Judge Curtis maintained that the native-born colored persons can be citizens of States and of the United States; that Dred Scott and his family were free when they returned to Missouri; that the power of Congress to make all needful rules and regulations respecting the territory was not, as the majority of the Court expressed, limited to Territory belonging to the United States at the time of the adoption of the Constitution, but has been applied to five subsequent acquisitions of land; that Congress has the power to exclude Slavery from the Territories, having established eight Territorial governments without, and recognized slavery in six, from the days of Washington to John Quincy Adams.

Exercises to complete:
**1)** In the passage on Judge Curtis, can you replace "Judge Curtis" with "Justice Curtis" in the stretch that starts at the words "Judge Curtis maintained" and stops after "John Quincy Adams."?
**2)** How would this sentence from the passage on Judge Curtis read in French: "Judge Curtis maintained that the native-born colored persons can be citizens of States and of the United States; that Dred Scott and his family were free when they returned to Missouri; that the power of Congress to make all needful rules and regulations respecting the territory was not, as the majority of the Court expressed, limited to Territory belonging to the United States at the time of the adoption of the Constitution, but has been applied to five subsequent acquisitions of land; that Congress has the power to exclude Slavery from the Territories, having established eight Territorial governments without, and recognized slavery in six, from the days of Washington to John Quincy Adams."?

Listed entries:

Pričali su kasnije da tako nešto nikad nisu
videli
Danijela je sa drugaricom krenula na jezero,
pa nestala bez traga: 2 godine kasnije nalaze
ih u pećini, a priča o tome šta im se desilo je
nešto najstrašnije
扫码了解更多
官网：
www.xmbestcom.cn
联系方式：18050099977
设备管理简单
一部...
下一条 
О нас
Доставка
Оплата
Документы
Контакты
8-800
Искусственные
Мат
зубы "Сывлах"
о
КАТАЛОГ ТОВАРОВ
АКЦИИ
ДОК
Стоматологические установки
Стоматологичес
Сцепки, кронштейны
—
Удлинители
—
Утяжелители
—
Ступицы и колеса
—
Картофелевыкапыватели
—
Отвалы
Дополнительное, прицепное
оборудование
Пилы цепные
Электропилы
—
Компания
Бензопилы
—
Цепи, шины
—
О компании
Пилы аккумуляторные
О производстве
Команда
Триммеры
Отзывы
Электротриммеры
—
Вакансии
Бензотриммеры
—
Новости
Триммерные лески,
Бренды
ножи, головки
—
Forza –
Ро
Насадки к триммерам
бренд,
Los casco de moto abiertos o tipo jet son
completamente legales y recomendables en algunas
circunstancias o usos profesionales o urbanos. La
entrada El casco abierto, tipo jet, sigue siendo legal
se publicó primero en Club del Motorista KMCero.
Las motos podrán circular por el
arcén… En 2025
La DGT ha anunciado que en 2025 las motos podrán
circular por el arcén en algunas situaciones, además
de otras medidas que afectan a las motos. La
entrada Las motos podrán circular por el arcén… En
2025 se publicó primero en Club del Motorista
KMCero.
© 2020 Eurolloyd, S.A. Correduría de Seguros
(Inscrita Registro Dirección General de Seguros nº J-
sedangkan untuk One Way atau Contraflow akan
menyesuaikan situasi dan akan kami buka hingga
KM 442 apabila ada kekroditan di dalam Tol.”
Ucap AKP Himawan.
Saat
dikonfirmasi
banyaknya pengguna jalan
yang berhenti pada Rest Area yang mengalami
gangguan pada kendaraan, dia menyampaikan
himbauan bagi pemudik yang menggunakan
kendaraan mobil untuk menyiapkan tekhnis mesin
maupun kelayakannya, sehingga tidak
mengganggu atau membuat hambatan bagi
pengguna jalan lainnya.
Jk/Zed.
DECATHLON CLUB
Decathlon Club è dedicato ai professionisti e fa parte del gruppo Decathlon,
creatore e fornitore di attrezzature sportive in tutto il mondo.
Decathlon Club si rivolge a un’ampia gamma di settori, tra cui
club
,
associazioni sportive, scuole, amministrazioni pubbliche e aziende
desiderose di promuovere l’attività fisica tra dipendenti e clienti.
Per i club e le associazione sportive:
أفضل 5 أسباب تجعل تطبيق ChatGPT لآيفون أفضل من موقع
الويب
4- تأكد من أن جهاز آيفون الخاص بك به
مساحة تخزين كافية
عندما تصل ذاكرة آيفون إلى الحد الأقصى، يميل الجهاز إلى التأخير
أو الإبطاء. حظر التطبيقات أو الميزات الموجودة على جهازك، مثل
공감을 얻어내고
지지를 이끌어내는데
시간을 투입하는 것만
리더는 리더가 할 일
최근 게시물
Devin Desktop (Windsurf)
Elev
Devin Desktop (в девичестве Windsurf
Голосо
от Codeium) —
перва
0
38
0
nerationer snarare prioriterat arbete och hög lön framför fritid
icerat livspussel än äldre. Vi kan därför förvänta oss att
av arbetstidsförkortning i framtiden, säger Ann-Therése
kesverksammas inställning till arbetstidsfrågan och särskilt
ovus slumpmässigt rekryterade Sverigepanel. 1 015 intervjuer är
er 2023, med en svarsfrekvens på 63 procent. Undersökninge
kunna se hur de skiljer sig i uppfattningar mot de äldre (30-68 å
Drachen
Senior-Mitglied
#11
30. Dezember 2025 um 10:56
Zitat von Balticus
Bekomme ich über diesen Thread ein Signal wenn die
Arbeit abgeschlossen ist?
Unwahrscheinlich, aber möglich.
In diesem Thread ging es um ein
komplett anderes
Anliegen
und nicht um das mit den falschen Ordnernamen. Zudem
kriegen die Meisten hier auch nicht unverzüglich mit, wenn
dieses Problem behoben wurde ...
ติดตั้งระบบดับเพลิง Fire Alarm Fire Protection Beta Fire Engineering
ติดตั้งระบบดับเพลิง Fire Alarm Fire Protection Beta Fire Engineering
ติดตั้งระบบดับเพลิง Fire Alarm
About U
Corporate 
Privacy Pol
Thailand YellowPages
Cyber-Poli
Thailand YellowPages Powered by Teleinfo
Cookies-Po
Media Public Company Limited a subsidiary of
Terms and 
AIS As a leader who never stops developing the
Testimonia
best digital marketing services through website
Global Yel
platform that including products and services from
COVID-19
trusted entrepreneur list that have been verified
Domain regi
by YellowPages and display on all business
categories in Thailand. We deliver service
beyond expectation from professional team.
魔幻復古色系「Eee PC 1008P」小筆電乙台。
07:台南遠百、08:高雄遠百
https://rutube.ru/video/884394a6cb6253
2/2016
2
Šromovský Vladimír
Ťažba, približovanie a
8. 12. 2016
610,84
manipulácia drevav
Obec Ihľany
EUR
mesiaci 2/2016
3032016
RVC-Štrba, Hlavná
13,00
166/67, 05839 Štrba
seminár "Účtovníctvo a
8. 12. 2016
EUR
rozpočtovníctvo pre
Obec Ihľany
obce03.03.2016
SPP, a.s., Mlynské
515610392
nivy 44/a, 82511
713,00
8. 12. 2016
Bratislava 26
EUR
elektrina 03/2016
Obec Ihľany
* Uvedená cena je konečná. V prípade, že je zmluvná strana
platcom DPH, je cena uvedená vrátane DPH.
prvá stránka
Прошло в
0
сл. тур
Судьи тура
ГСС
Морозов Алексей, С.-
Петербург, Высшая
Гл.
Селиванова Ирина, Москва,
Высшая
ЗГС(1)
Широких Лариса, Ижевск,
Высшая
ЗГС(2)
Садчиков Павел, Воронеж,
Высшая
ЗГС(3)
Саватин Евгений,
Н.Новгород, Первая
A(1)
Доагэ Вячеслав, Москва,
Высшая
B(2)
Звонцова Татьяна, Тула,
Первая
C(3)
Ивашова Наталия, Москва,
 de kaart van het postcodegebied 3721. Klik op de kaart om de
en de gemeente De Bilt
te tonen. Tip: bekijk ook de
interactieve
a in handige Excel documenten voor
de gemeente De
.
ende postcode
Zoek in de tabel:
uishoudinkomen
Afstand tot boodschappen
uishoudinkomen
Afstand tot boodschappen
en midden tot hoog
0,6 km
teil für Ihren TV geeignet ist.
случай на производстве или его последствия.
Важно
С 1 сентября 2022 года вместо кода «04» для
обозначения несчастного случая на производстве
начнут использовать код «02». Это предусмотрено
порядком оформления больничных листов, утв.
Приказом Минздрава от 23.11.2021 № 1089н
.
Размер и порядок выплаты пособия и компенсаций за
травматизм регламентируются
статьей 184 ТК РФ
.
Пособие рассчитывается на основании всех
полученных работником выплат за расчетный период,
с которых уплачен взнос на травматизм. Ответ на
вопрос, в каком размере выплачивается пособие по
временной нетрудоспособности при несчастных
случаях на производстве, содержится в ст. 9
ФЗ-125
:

Expected responses:
**1)**
Justice Curtis maintained that the native-born colored persons can be citizens of States and of the United States; that Dred Scott and his family were free when they returned to Missouri; that the power of Congress to make all needful rules and regulations respecting the territory was not, as the majority of the Court expressed, limited to Territory belonging to the United States at the time of the adoption of the Constitution, but has been applied to five subsequent acquisitions of land; that Congress has the power to exclude Slavery from the Territories, having established eight Territorial governments without, and recognized slavery in six, from the days of Washington to John Quincy Adams.

**2)** Le juge Curtis soutint que les personnes de couleur nées dans le pays peuvent être citoyens des États et des États-Unis ; que Dred Scott et sa famille étaient libres lorsqu'ils retournèrent au Missouri ; que le pouvoir du Congrès d'édicter toutes les règles et tous les règlements nécessaires concernant le territoire n'était pas, comme l'avait exprimé la majorité de la Cour, limité au territoire appartenant aux États-Unis au moment de l'adoption de la Constitution, mais a été appliqué à cinq acquisitions ultérieures de terres ; que le Congrès a le pouvoir d'exclure l'esclavage des Territoires, ayant établi huit gouvernements territoriaux sans esclavage et reconnu l'esclavage dans six, de l'époque de Washington à celle de John Quincy Adams.